Nine and a half minutes after Wednesday's launching, the Dragon capsule detached from the second stage of the Falcon 9. The capsule circled the Earth twice at an altitude of 186 miles before re-entering the atmosphere. Slowed by parachutes, it splashed down about 500 miles west of northern Mexico.

The achievement impressed Joseph Fragola, an expert on spacecraft reliability who has not been sure that commercial launchings of astronauts could immediately meet the same safety targets that NASA's system -- the Ares I and its accompanying Orion crew capsule -- were aiming for. "In my gut, I expected some anomalies at least, but as of now there appear to have been none," Mr.
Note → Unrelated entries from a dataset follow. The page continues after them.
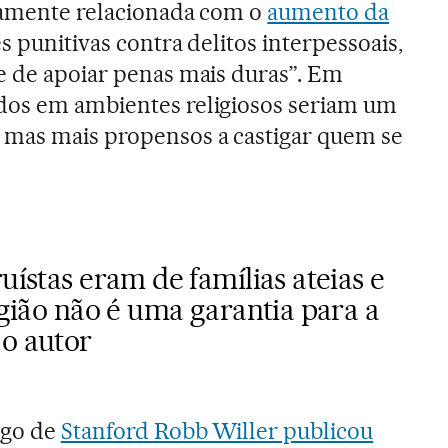
etamente relacionada com o
aumento da
s punitivas contra delitos interpessoais,
e de apoiar penas mais duras”. Em
dos em ambientes religiosos seriam um
mas mais propensos a castigar quem se
uístas eram de famílias ateias e
ligião não é uma garantia para a
 o autor
ogo de
Stanford Robb Willer publicou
Fragola said of Wednesday's flight. "That was a surprise, given the challenging nature of the flight plan."

During the flight, SpaceX announced that the Falcon 9 also carried to orbit eight tiny satellites, including one for the United States Army to test new communications technology.

A second demonstration flight, going close to the space station but not docking, is set for next spring. A third and final demonstration flight under SpaceX's $278 million development contract would dock at the station.

With the success of the first flight, Mr. Musk said SpaceX hoped to combine the second and third flights into one. After the completion of the demonstrations, SpaceX would then begin the cargo flights.

At the end of the news conference, Mr. Musk regained some of his usual bravado, making a pitch that the Dragon could also be used for deep-space missions. In a revamped space program, work on the bigger and much more expensive Orion crew capsule will continue but is to ride on an as-yet-undesigned heavy-lift rocket.

"Dragon has arguably more capability than Orion," Mr. Musk said. "Basically, anything Orion can do, Dragon can do."